#### WORK TO BE COMPLETED
Pictures don't belong in the copy; print all the records exactly.

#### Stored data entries
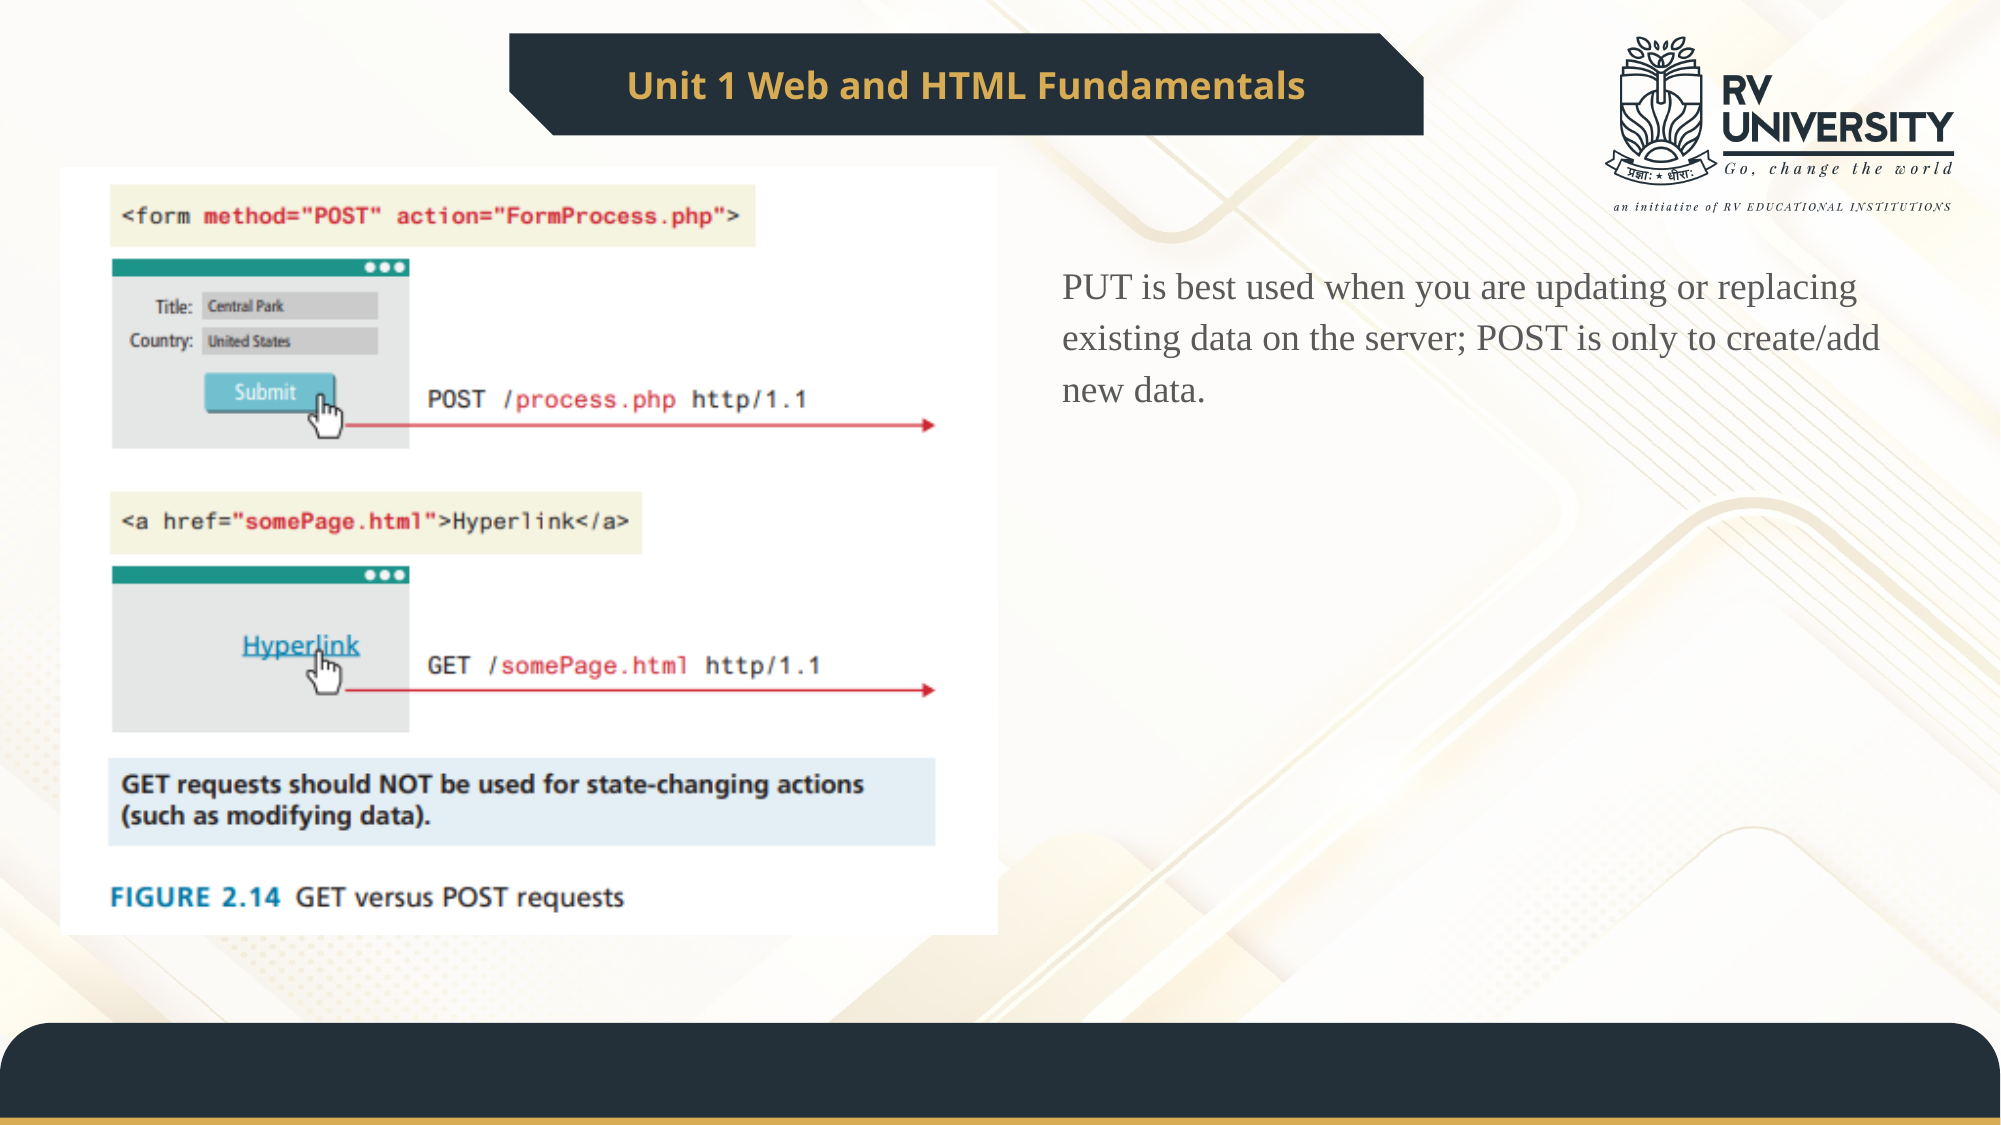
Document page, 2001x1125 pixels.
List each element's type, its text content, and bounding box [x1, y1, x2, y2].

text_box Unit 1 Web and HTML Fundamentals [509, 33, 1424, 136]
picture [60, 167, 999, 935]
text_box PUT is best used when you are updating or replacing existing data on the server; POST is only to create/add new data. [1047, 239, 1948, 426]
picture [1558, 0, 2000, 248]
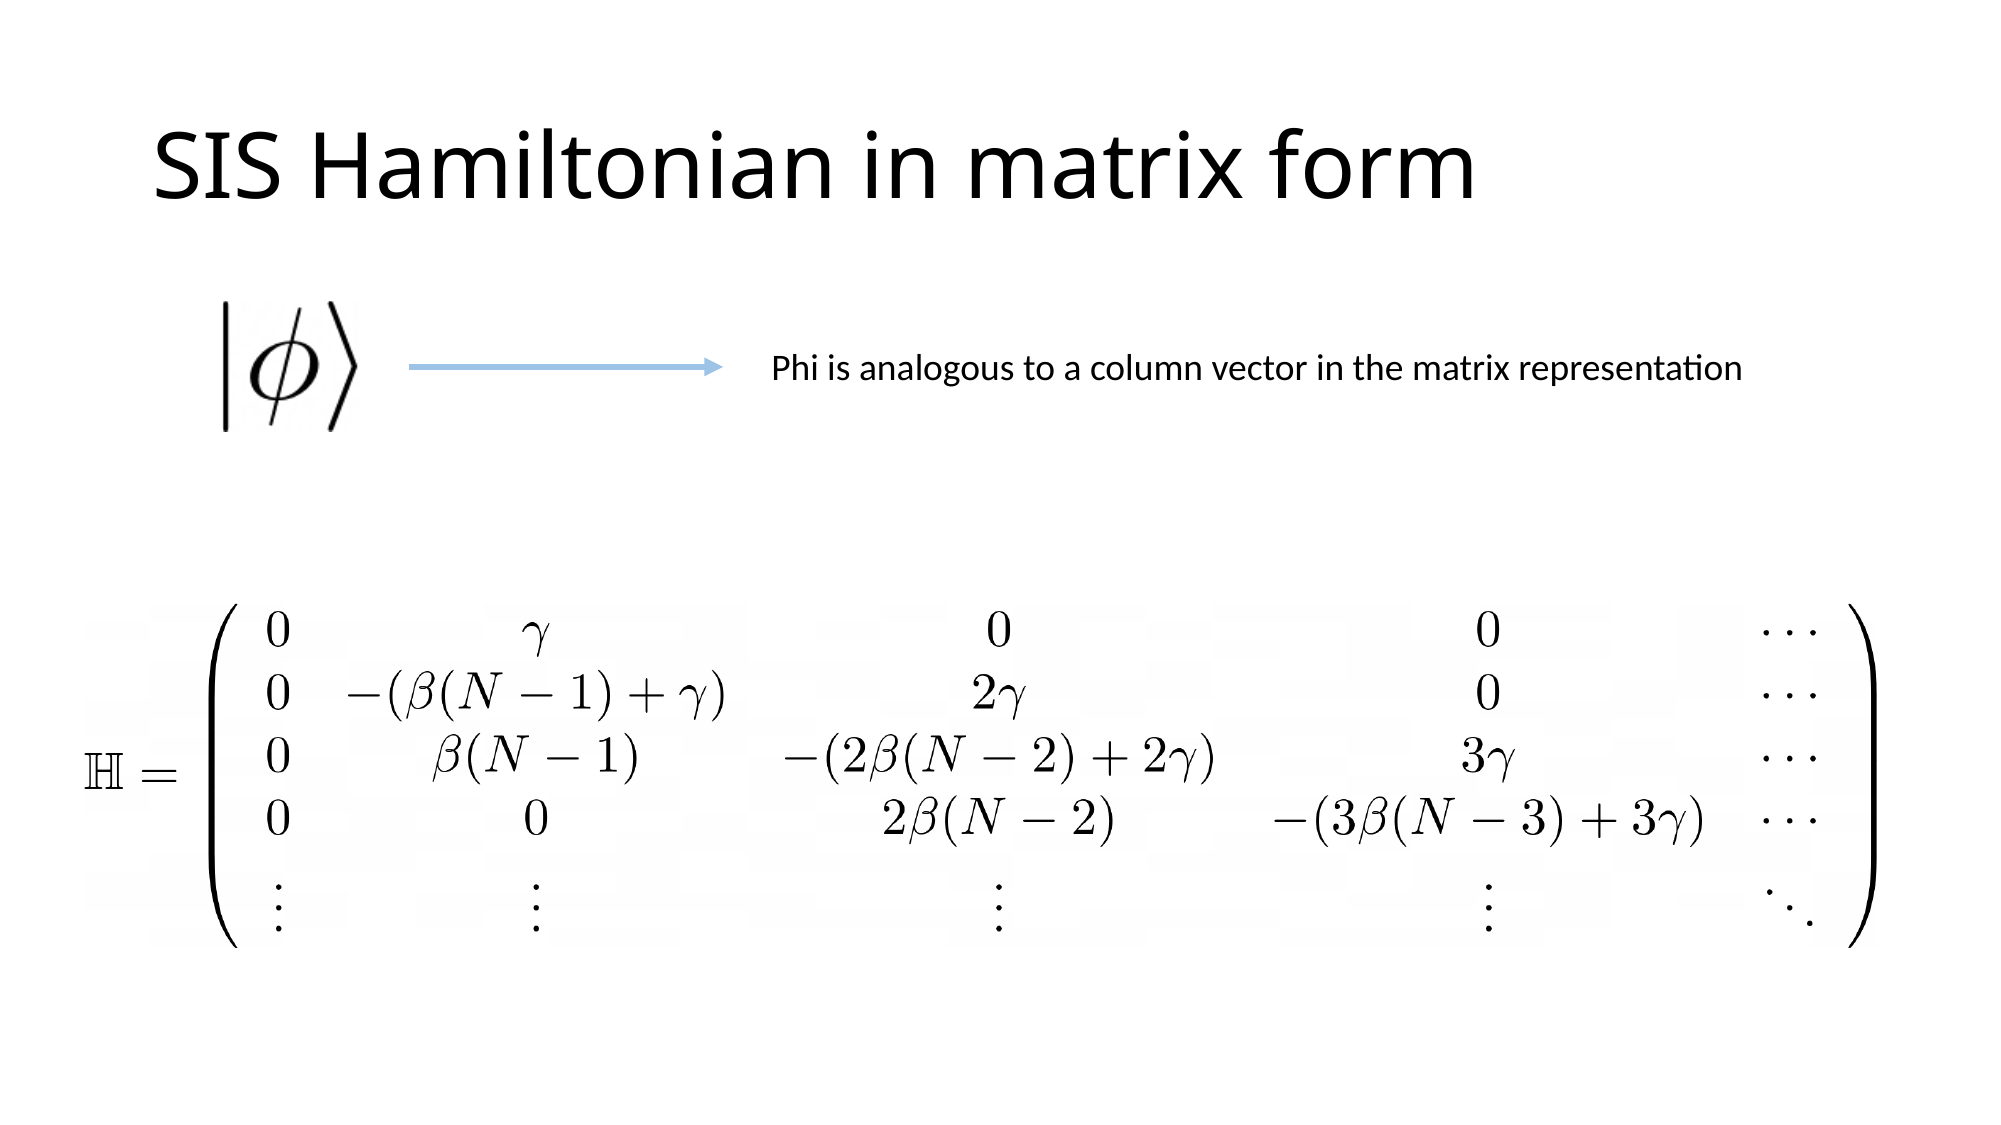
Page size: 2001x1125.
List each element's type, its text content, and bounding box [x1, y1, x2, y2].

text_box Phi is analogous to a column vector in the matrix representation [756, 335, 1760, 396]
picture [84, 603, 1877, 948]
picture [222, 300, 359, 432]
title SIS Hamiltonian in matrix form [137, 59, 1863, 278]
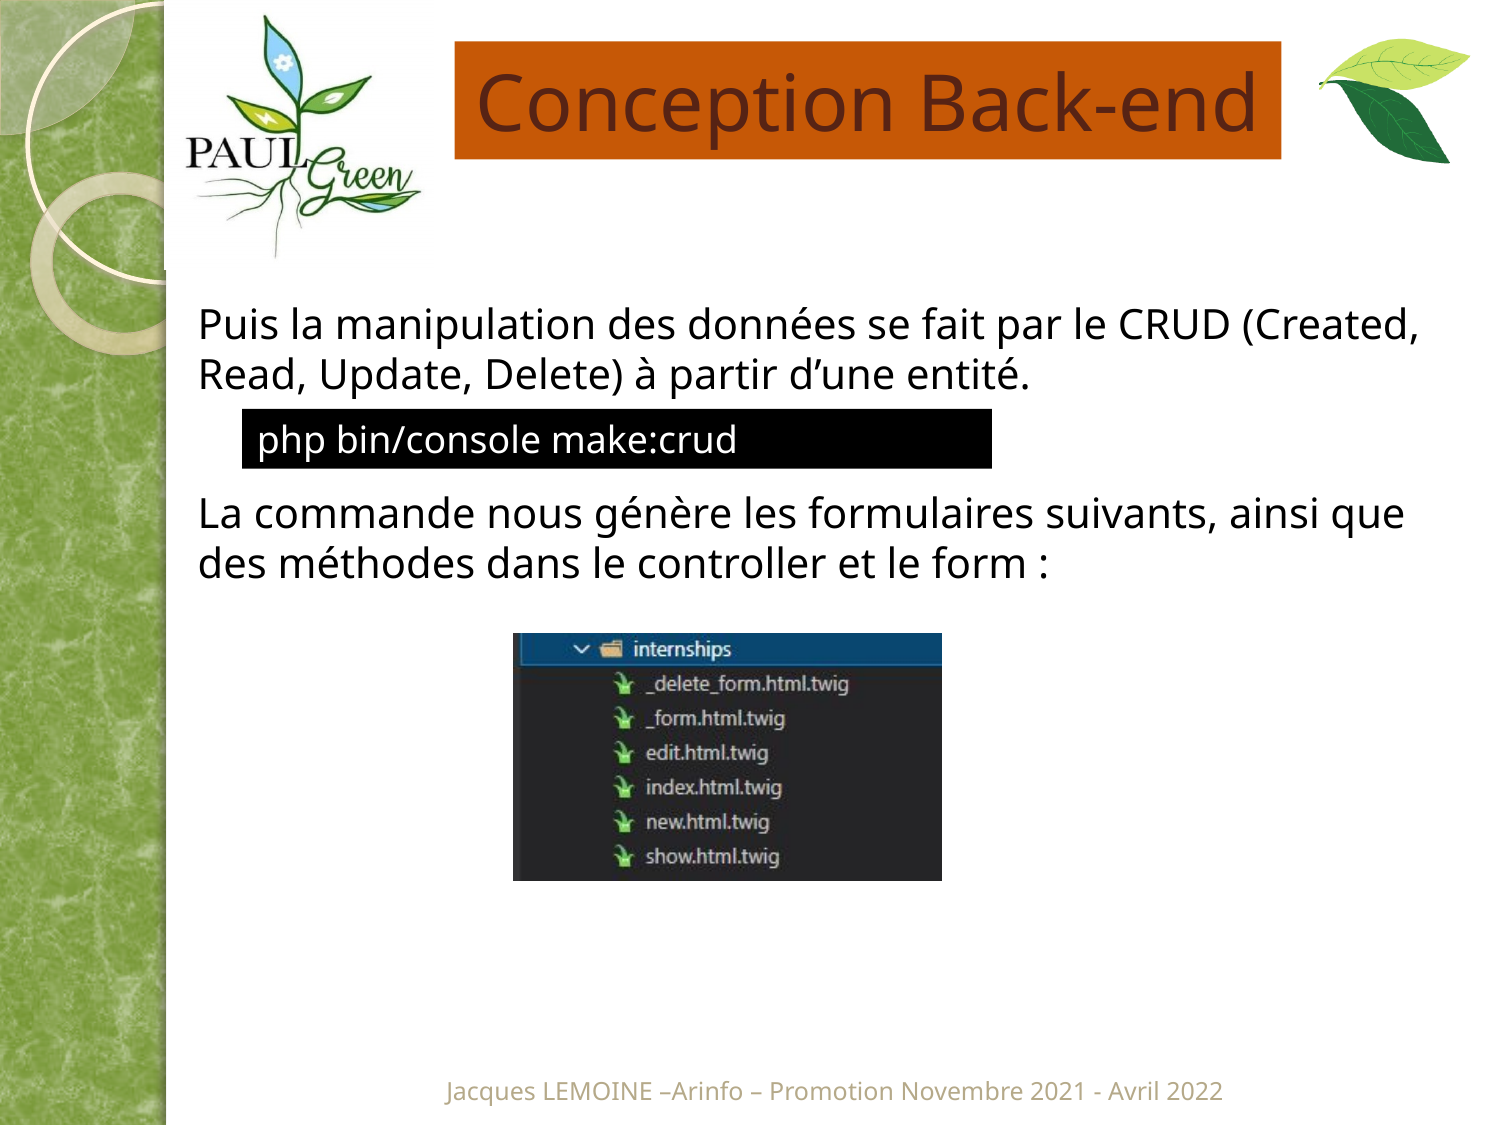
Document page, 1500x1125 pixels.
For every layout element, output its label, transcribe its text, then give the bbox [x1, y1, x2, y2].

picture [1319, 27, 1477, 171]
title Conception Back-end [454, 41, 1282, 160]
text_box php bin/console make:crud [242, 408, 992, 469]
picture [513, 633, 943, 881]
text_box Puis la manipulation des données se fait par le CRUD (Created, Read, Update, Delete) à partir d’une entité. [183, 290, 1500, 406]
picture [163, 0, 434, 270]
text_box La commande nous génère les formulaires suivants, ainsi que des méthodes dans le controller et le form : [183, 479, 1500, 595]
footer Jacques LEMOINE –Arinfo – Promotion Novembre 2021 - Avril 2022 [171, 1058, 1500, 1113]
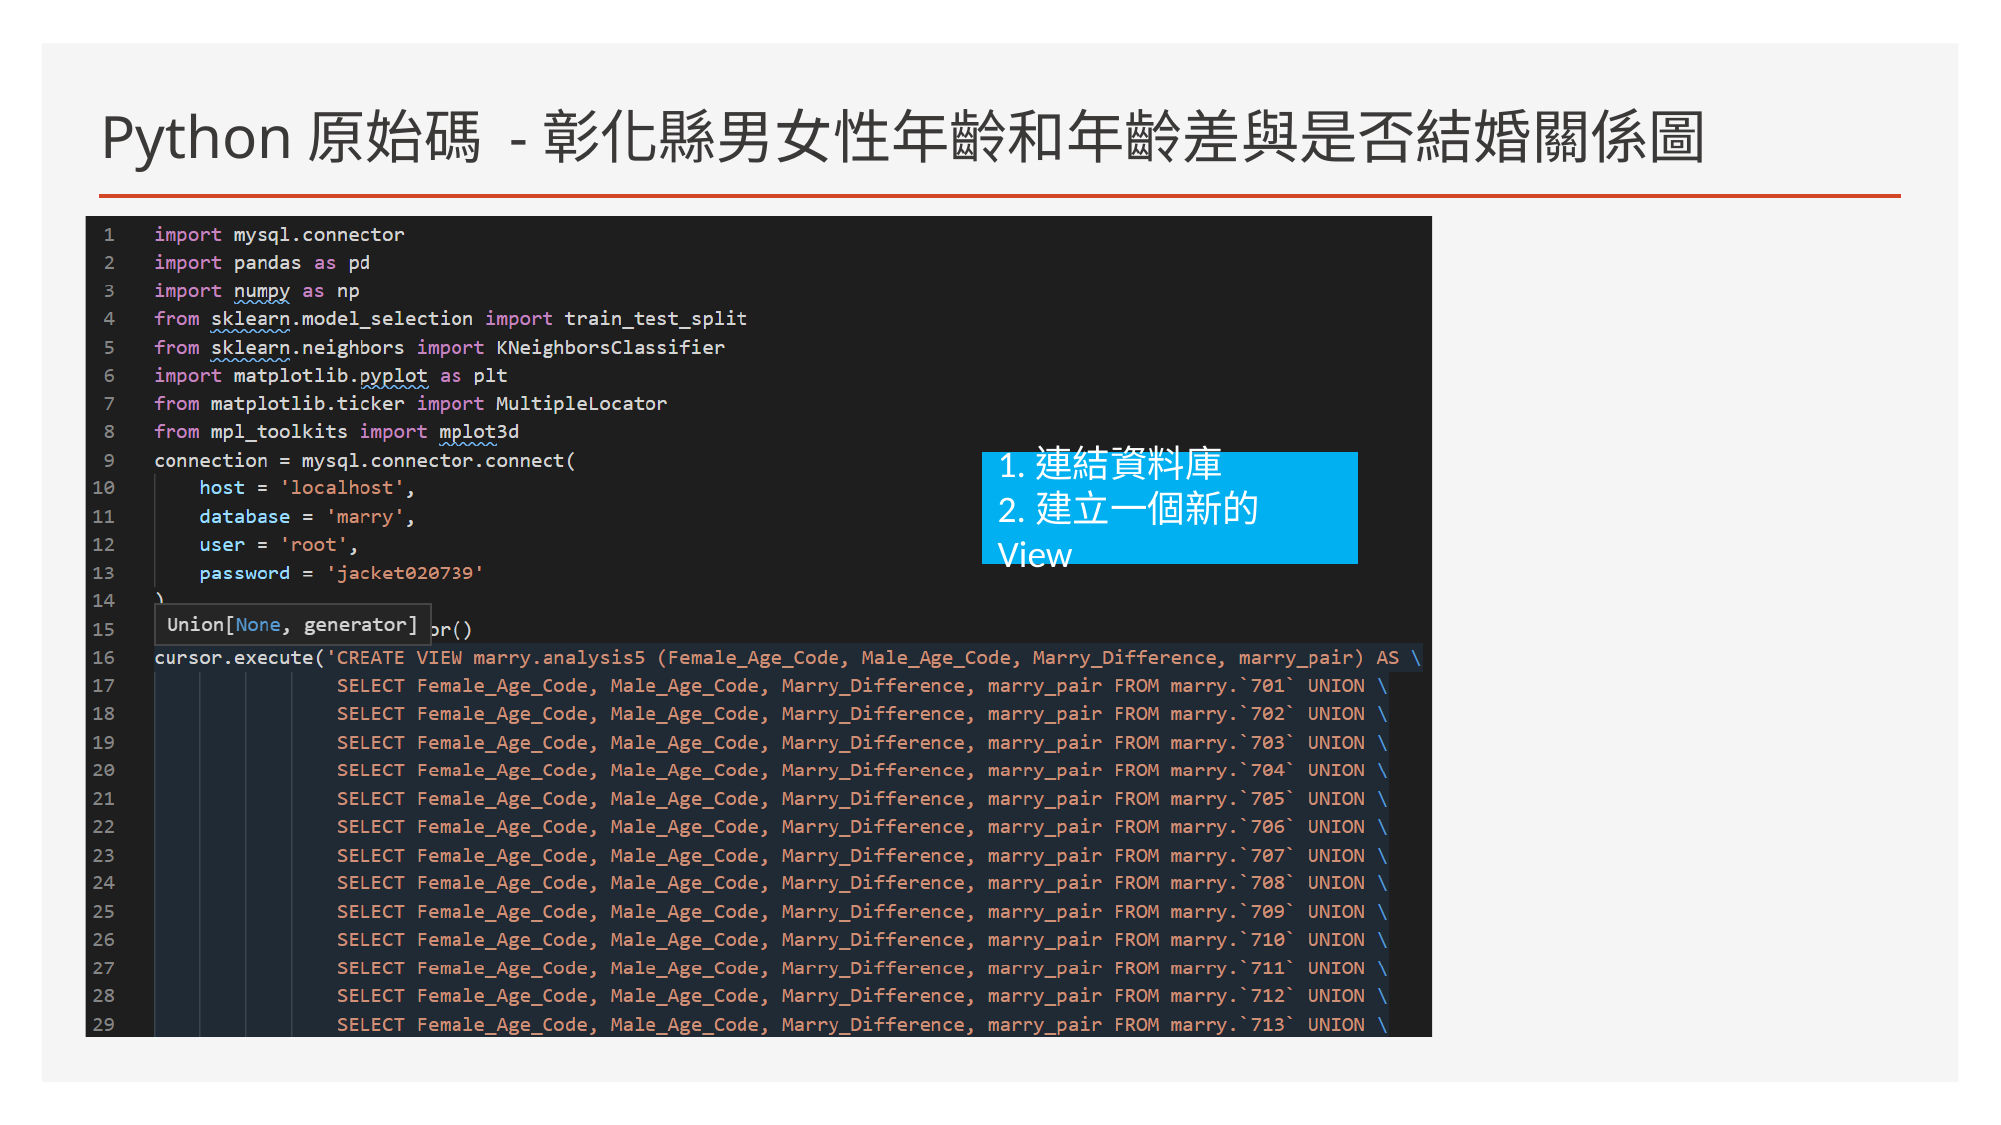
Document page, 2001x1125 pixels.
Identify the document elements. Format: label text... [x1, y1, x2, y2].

#### YOUR SOLUTION
Document page, 2001x1125 pixels.
List each element's type, its text content, and bounding box [x1, y1, x2, y2].

text_box Unit 1 Web and HTML Fundamentals [509, 33, 1424, 136]
picture [60, 167, 999, 935]
text_box PUT is best used when you are updating or replacing existing data on the server; POST is only to create/add new data. [1047, 239, 1948, 426]
picture [1558, 0, 2000, 248]
Page size: 2001x1125.
List each element's type, its text content, and bounding box [x1, y1, x2, y2].

text_box Phi is analogous to a column vector in the matrix representation [756, 335, 1760, 396]
picture [84, 603, 1877, 948]
picture [222, 300, 359, 432]
title SIS Hamiltonian in matrix form [137, 59, 1863, 278]
Document page, 1500x1125 pixels.
For every layout element, output its label, transcribe its text, then give the bbox [x1, y1, x2, y2].

picture [1319, 27, 1477, 171]
title Conception Back-end [454, 41, 1282, 160]
text_box php bin/console make:crud [242, 408, 992, 469]
picture [513, 633, 943, 881]
text_box Puis la manipulation des données se fait par le CRUD (Created, Read, Update, Delete) à partir d’une entité. [183, 290, 1500, 406]
picture [163, 0, 434, 270]
text_box La commande nous génère les formulaires suivants, ainsi que des méthodes dans le controller et le form : [183, 479, 1500, 595]
footer Jacques LEMOINE –Arinfo – Promotion Novembre 2021 - Avril 2022 [171, 1058, 1500, 1113]
Document page, 2001x1125 pixels.
Identify the document elements. Format: label text... [x1, y1, x2, y2].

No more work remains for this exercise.